* **DEINE AUFGABEN**
1. Wofür eignen sich Haustiere laut dem Text über den Kostümbau besonders als Vorlage?
2. Schreib aus dem Text über den Kostümbau den Abschnitt ab, der mit „Egal, ob ihr“ beginnt und mit „so schwierig macht...).“ endet.

---------- TEXTAUSZUG ----------

Hier auch wichtig: Vorlagen.
Egal, ob ihr ein Tier baut oder ein exotisches, nie dagewesenes Alien, sucht euch Bilder und Anregungen. Woher: Internet (geht immer), Filme (auch gut für Bewegungsabläufe), Haustiere (perfekt für winzige Details und Haut/Fell/Schuppen/Federstrukturen), Tabletop- oder Actionspielfiguren, ausgestopfte Viecher, Baumrinde, Würmer und Käfer im Garten...
Nun wird es auch langsam Zeit, über Größe und Proportionen nachzudenken. Nicht vergessen: Im Inneren des Kostüm soll ein Mensch stecken, und dadurch entstehen uns gewisse anatomische Grenzwerte. Wir sind nunmal plattfüßige Sohlengänger ohne Schwanz (hinten) und mit einem schrecklich großen, kugeligen Kopf (ja, ich weiß. Platz für's Gehirn. Wichtig. Aber wie oft habe ich schon über meine hohe Stirn geflucht, die fiese, flache Monstermasken so schwierig macht...).

---------- VORLIEGENDE ANGABEN ----------

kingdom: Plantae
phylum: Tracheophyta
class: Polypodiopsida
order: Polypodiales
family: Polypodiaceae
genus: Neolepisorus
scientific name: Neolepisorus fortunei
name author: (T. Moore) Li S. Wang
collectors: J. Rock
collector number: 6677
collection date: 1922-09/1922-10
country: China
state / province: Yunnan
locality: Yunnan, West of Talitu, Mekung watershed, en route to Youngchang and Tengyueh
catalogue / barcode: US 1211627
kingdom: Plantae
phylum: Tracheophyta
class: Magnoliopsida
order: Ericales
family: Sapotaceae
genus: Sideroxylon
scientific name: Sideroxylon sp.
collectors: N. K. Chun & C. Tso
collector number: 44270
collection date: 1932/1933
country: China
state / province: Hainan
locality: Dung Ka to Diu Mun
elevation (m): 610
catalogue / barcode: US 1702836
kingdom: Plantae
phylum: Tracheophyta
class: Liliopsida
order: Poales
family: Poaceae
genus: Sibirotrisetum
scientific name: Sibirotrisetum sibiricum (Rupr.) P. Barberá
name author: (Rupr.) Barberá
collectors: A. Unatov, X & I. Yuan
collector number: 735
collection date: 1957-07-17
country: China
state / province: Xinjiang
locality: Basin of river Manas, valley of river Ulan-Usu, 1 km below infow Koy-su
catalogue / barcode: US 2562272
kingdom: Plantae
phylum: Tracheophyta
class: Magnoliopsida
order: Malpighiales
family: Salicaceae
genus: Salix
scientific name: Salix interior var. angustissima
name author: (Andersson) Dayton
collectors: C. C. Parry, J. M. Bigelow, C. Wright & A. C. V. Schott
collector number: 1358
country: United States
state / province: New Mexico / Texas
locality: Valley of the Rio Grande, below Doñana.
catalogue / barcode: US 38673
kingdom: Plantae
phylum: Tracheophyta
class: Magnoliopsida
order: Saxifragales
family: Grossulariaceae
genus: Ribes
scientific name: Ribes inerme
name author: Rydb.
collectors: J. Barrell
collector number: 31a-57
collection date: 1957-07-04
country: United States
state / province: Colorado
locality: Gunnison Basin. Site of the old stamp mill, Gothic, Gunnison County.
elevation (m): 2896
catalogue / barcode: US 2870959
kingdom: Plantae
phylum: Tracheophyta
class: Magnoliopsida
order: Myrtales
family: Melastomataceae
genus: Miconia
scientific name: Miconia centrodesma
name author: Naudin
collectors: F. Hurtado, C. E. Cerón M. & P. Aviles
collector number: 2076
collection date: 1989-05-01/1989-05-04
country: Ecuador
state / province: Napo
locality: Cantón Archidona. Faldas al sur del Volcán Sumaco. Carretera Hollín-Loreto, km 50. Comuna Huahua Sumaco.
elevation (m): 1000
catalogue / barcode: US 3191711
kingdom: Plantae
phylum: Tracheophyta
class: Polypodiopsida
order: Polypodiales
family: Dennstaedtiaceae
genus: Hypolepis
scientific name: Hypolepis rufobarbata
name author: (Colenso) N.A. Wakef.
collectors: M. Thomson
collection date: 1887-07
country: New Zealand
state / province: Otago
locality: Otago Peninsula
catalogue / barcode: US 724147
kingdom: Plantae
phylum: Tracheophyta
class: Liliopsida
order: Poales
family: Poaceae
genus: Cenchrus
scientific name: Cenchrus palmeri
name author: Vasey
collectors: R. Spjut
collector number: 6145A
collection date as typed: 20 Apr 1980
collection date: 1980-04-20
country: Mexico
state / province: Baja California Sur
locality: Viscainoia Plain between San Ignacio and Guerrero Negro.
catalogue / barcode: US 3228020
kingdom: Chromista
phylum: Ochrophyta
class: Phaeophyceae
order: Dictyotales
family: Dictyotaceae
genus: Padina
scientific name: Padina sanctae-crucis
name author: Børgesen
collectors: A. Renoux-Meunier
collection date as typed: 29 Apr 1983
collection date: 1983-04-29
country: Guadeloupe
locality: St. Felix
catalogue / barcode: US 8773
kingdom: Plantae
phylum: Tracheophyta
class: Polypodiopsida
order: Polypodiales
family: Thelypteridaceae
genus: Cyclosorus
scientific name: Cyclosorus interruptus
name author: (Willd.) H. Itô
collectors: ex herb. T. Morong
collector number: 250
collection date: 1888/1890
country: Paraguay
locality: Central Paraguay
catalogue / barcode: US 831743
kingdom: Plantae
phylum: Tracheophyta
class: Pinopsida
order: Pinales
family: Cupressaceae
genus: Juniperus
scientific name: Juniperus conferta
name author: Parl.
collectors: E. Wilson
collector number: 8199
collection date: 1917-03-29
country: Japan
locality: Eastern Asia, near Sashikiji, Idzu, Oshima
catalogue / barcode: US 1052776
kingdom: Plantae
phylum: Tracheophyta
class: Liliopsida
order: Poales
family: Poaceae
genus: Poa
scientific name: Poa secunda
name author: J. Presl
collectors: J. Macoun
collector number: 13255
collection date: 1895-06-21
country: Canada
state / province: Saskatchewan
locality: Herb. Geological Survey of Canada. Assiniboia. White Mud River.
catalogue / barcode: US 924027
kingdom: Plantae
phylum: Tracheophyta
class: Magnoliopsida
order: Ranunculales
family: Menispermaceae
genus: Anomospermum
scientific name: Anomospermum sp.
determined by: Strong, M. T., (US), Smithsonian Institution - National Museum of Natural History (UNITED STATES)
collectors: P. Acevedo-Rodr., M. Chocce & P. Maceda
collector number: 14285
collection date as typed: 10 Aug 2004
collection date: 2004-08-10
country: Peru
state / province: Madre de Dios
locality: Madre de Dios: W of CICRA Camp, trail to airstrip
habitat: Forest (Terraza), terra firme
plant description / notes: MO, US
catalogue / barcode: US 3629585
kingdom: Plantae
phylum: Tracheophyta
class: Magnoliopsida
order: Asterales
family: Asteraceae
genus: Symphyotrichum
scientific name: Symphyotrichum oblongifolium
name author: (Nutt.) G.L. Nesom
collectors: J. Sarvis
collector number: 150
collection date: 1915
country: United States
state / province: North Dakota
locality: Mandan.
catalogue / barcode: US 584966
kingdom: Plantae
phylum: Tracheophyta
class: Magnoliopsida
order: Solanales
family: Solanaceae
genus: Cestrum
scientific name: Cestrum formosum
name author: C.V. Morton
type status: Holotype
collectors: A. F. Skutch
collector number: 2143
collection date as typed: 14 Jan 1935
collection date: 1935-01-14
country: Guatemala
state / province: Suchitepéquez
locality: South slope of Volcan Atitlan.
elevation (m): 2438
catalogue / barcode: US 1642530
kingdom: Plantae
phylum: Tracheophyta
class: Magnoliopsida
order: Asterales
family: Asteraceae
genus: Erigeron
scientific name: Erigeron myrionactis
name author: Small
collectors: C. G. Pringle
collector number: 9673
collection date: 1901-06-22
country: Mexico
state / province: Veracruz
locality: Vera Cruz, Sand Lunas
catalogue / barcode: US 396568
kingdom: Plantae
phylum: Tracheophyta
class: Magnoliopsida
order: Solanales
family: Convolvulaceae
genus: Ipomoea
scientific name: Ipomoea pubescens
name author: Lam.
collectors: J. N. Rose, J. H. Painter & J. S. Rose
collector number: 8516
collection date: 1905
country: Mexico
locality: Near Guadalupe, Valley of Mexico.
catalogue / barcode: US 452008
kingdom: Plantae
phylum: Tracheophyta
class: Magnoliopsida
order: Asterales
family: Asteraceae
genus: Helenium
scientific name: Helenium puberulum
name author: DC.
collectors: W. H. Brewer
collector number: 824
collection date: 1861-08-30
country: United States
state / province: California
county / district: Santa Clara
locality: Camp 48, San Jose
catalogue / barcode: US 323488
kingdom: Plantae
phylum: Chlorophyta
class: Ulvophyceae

----------

* **LÖSUNGEN**
1. Für winzige Details und Haut-, Fell-, Schuppen- und Federstrukturen.

2.
Egal, ob ihr ein Tier baut oder ein exotisches, nie dagewesenes Alien, sucht euch Bilder und Anregungen. Woher: Internet (geht immer), Filme (auch gut für Bewegungsabläufe), Haustiere (perfekt für winzige Details und Haut/Fell/Schuppen/Federstrukturen), Tabletop- oder Actionspielfiguren, ausgestopfte Viecher, Baumrinde, Würmer und Käfer im Garten...
Nun wird es auch langsam Zeit, über Größe und Proportionen nachzudenken. Nicht vergessen: Im Inneren des Kostüm soll ein Mensch stecken, und dadurch entstehen uns gewisse anatomische Grenzwerte. Wir sind nunmal plattfüßige Sohlengänger ohne Schwanz (hinten) und mit einem schrecklich großen, kugeligen Kopf (ja, ich weiß. Platz für's Gehirn. Wichtig. Aber wie oft habe ich schon über meine hohe Stirn geflucht, die fiese, flache Monstermasken so schwierig macht...).